Se non cambiano le regole, i buoni pasto, detti anche ticket restaurant, potrebbero presto diventare un ricordo per i dipendenti. I buoni pasto, erogati dai datori di lavoro in convenzione con le società di ristorazione, garantiscono quotidianamente il pranzo o la cena a milioni di lavoratori, ma non sempre sono un vantaggio per chi è tenuto ad accettarli.

Se da un lato, i ticket restaurant godono di uno speciale regime fiscale per cui non sono soggetti a tassazione per il lavoratore dipendente, dall’altro lato, cioè per chi li riceve, l’incasso non è mai quello espresso dal valore del buono pasto.

Così capita che molti ristoratori, bar o supermercati tendano oggi a storcere il naso nei confronti di chi paga con i ticket restaurant.

Un terzo del valore del ticket se ne va in fumo

Benchè, come detto, per incentivare l’utilizzo dei buoni pasto lo Stato applichi regimi fiscali vantaggiosi per i lavoratori, è diventato oneroso per gli esercenti accettare e gestire i titoli di credito così incassati. Fra commissioni, costi di gestione e tempi di incasso, un ristoratore ci rimette in termini economici fino al 30% del valore del ticket. Ciò, oltretutto, va a costituire reddito imponibile per il valore pieno del buono pasto sul quale devono essere poi pagate le tasse. Quindi, tasse su tasse. Per non parlare poi dei tempi di incasso che tendono ad arrivare a 30-40 giorni e in alcuni casi anche a 60 (dipende dalle società di gestione dei ticket). Sicché i piccoli esercenti tendono a non rinnovare più le convenzioni con le società dei ticket restaurants o a rifiutarsi di accettarli.

Costi di gestione troppo alti

In molti casi, bar e ristoranti propongono degli sconti alla clientela se non pagano con buoni pasto. In altri aumentano i prezzi per scoraggiarne l’utilizzo. Del resto il piccolo ristoratore o barista che deve fare ogni giorno i conti con i costi di gestione del locale e pagare puntualmente la miriade di tasse che grava sull’attività commerciale, non può attendere i tempi di incasso dei ticket restaurant da parte delle società e vedersi oltretutto decurtato l’importo spettante.

Cosa ben diversa per le grandi catene di ristorazione o per i supermercati che, dato il volume di affari, non hanno problemi a subire ritardi o decurtazioni.

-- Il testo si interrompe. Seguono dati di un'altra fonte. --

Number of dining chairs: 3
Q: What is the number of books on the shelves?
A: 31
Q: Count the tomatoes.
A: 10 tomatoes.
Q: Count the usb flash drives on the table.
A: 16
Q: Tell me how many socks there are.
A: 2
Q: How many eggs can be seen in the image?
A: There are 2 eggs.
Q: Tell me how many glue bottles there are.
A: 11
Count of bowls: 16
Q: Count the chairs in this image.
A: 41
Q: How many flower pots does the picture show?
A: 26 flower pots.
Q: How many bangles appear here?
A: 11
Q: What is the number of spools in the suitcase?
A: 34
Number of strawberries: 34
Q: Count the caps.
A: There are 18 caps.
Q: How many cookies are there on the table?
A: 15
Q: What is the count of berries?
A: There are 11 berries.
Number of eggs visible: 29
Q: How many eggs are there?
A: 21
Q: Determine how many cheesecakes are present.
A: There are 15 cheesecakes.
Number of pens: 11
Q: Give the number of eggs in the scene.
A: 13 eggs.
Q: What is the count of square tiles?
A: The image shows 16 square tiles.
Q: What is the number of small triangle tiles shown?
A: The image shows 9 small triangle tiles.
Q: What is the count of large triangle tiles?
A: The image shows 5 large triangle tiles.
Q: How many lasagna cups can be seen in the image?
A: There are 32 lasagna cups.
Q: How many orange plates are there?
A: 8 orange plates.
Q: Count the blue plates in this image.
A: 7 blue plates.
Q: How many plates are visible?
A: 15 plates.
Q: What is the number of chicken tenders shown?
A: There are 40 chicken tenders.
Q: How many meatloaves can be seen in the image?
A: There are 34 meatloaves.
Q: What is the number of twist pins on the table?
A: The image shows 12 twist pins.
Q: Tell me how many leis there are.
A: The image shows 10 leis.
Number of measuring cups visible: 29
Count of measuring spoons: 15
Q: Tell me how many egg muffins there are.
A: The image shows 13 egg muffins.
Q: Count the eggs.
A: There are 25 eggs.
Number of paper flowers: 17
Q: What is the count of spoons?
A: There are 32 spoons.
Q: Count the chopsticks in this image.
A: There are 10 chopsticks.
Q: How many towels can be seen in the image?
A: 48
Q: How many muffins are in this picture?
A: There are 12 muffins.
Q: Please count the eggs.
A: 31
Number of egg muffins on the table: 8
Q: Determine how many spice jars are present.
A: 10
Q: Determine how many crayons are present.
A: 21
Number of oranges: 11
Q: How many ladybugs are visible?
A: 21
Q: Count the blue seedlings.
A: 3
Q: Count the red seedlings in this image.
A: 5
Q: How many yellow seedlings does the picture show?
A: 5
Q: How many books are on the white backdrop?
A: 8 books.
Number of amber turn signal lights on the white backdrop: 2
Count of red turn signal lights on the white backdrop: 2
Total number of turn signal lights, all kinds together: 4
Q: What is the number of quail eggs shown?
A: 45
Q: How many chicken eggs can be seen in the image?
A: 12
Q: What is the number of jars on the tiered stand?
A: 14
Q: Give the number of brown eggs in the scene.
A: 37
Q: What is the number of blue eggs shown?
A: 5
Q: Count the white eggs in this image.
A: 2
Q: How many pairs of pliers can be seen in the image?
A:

Ristoratori pronti allo stop

Il sistema dei buoni pasto è quindi al collasso e “se non ci sarà un’inversione di rotta immediata, quasi tre milioni di dipendenti pubblici e privati potrebbero vedersi negata la possibilità di pagare il pranzo o la spesa con i ticket“. Il grido d’allarme parte dalle associazioni dei consumatori e dei commercianti, pronti a dare battaglia e a rifiutarsi di rinnovare le convenzioni. “Siamo arrivati ad un punto limite di sopportazione” – proseguono – “e siamo pronti a smettere di prendere i buoni pasto” senza una riforma. Il rischio è che molte altre società di gestione facciano la fine di Qui!Group, azienda leader dei buoni pasto alla pubblica amministrazione , fallita nel 2018 con 325 milioni di euro di debiti, di cui circa 200 milioni nei confronti degli esercizi convenzionati.

Buoni pasto: in Italia valgono 3,2 miliardi di euro all’anno

Nonostante i problemi, i buoni pasto muovo un’economia gigantesca ogni anno. Nel 2019, secondo i dati raccolti dalla Consip, sono stati fatturati pasti per 3,2 miliardi all’anno attraverso i ticket restaurant. “Ogni giorno circa 10 milioni di lavoratori pranzano fuori casa. Di questi, 2,8 milioni sono dotati di buoni pasto e il 64,7% li utilizza come prima forma di pagamento ogni volta che esce dall’ufficio. Complessivamente si stima che nel 2019 siano stati emessi in Italia 500 milioni di buoni pasto, di cui 175 milioni acquistati dalle pubbliche amministrazioni, che li hanno messi a disposizione di 1 milione di lavoratori. In totale, ogni giorno i dipendenti pubblici e privati spendono nei bar, nei ristoranti, nei supermercati i e in tutti gli esercizi convenzionati 13 milioni di euro in buoni pasto“.